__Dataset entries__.

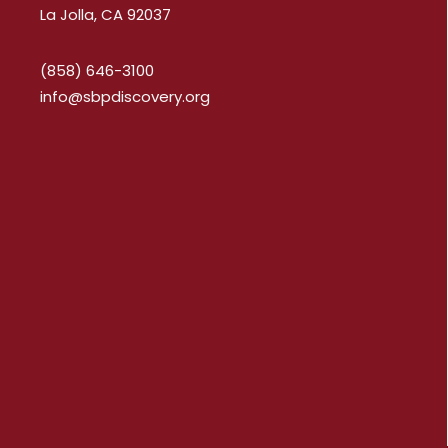
La Jolla, CA 92037
(858) 646-3100
info@sbpdiscovery.org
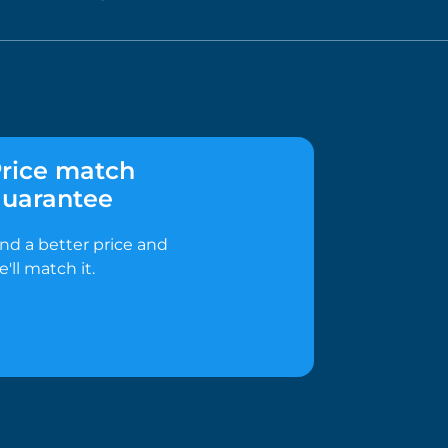
rice match
uarantee
ind a better price and
e'll match it.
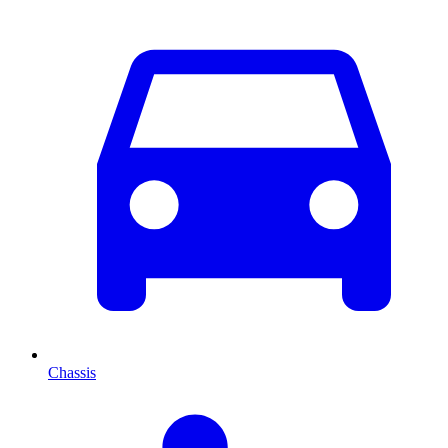
Chassis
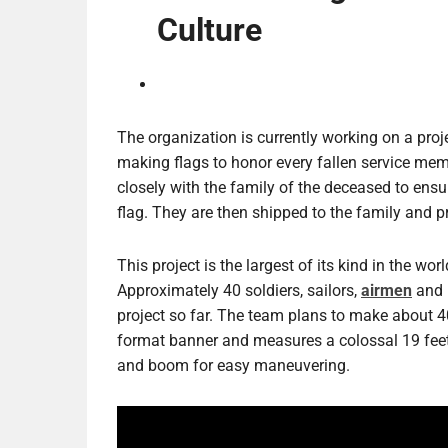
Culture
The organization is currently working on a proje
making flags to honor every fallen service me
closely with the family of the deceased to ensur
flag. They are then shipped to the family and pr
This project is the largest of its kind in the w
Approximately 40 soldiers, sailors,
airmen
and 
project so far. The team plans to make about 400
format banner and measures a colossal 19 feet 8
and boom for easy maneuvering.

__EXERCISE__.
Write the entries above out in full, exactly, with no images.

__SOLUTION BELOW__.
La Jolla, CA 92037
(858) 646-3100
info@sbpdiscovery.org
rice match
uarantee
ind a better price and
e'll match it.
Chassis
Culture
The organization is currently working on a proje
making flags to honor every fallen service me
closely with the family of the deceased to ensur
flag. They are then shipped to the family and pr
This project is the largest of its kind in the w
Approximately 40 soldiers, sailors,
airmen
and 
project so far. The team plans to make about 400
format banner and measures a colossal 19 feet 8
and boom for easy maneuvering.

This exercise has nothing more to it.